By Quentin Langley

While Jet Blue loses control of its message to a silly season story, the airline industry in the UK is roaring back to the seventies with a season of Autumn strikes.  This follows, of course, the Spring strikes.  The difference between the strikes earlier in the year and those still planned is that the first were strikes organised by Unite against BA and the second are strikes organised by Unite against BAA.  BA is the former British Airways and BAA is the former British Airports Authority.  BAA’s principal airport, London Heathrow, is BA’s major hub.

While there is much to be said for BA’s forthright use of the courts to prevent strikes it only goes some way to dealing with the issue.  The threat of strikes is hugely damaging to both businesses.  Many people book their flights weeks or months in advance, and those people will actively avoid airlines and airports which they feel may be threatened with strikes, even if the strikes do not ultimately take place.
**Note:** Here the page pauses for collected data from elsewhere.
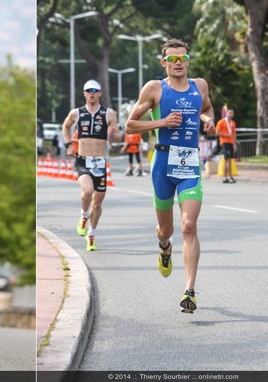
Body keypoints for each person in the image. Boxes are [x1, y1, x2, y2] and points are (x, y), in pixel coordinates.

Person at [125, 38, 216, 313]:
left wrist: (208, 120)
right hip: (163, 161)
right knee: (167, 229)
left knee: (189, 226)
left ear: (188, 60)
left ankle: (189, 290)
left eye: (183, 59)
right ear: (163, 62)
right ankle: (165, 247)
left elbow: (208, 108)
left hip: (189, 162)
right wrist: (161, 122)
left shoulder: (200, 86)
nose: (178, 64)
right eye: (172, 59)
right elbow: (130, 125)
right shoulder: (155, 88)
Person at [62, 79, 121, 251]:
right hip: (83, 160)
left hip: (100, 162)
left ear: (100, 93)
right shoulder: (77, 113)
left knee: (97, 203)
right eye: (89, 91)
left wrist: (113, 133)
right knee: (87, 191)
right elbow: (65, 127)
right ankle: (84, 215)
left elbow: (118, 137)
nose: (92, 93)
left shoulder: (109, 113)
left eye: (95, 90)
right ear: (84, 94)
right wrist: (68, 145)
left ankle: (91, 234)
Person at [216, 107, 237, 183]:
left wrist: (234, 144)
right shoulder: (221, 122)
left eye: (232, 113)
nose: (231, 114)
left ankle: (230, 176)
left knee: (230, 160)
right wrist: (226, 135)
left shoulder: (233, 123)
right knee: (227, 159)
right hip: (224, 142)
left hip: (231, 142)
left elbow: (234, 134)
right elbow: (217, 132)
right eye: (229, 113)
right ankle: (226, 177)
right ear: (226, 113)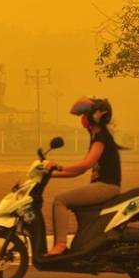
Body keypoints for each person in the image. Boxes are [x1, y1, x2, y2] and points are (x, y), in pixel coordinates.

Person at [44, 97, 123, 256]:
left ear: (95, 117)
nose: (82, 119)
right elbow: (78, 171)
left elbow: (86, 164)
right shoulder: (96, 136)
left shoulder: (101, 137)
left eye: (85, 115)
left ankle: (60, 245)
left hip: (106, 187)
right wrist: (50, 175)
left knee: (60, 201)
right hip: (101, 186)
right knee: (64, 200)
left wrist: (59, 166)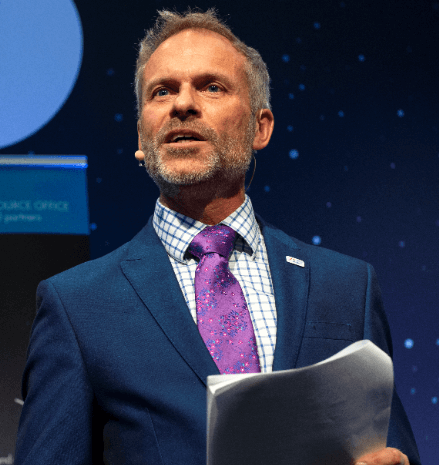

Air travel is a business with astonishingly low brand loyalty.  Large numbers of passengers choose their airlines and even their destinations by a mixture of price and convenience.  Only the most regular fliers are willing to pay extra to build up their loyalty points.  People feel even less loyalty to airport brands, though some people are stuck with a very limited choice of convenient airports.

This makes both airlines and airports vulnerable to strikes and the threat of strikes, and should empower the unions.  This is probably why most airline employees enjoy generous salaries and perks for a lifestyle that many people envy and which it is never hard to fill.  But in reputation terms, things are very different.

When BP faces off against Greenpeace, the default position of most of the public and the media is to assume the environmental group is right, or at the very least well-motivated.  Unions command no such automatic support.

While environmental groups have proved masters of brandjacking, there is little evidence of unions doing the same.  The battle with Greenpeace is asymmetric warfare – pitching a corporate army against lightly armed guerillas.  The battle with unions remains, as it was in the seventies, one between big battalions on either side.  Corporations and unions both seem tied to the old way of looking at PR and, as such, neither can gain the decisive advantage in the battle for reputation and brand.

How long before one side masters brandjacking?